▶ _Task description_
Reproduce the text of the following entries line for line, with no changes. Leave the pictures out of your answer.

*** Provided material Section Begins ***

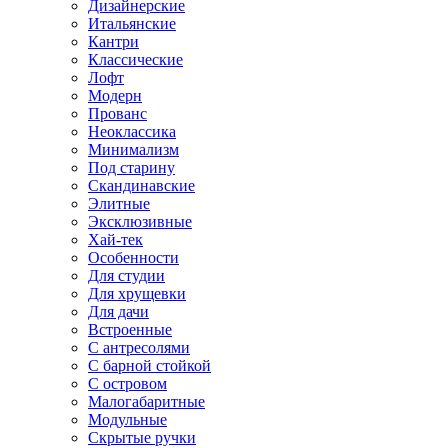
Дизайнерские
Итальянские
Кантри
Классические
Лофт
Модерн
Прованс
Неоклассика
Минимализм
Под старину
Скандинавские
Элитные
Эксклюзивные
Хай-тек
Особенности
Для студии
Для хрущевки
Для дачи
Встроенные
С антресолями
С барной стойкой
С островом
Малогабаритные
Модульные
Скрытые ручки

*** Provided material Section Ends ***

▶ _Response area_
Дизайнерские
Итальянские
Кантри
Классические
Лофт
Модерн
Прованс
Неоклассика
Минимализм
Под старину
Скандинавские
Элитные
Эксклюзивные
Хай-тек
Особенности
Для студии
Для хрущевки
Для дачи
Встроенные
С антресолями
С барной стойкой
С островом
Малогабаритные
Модульные
Скрытые ручки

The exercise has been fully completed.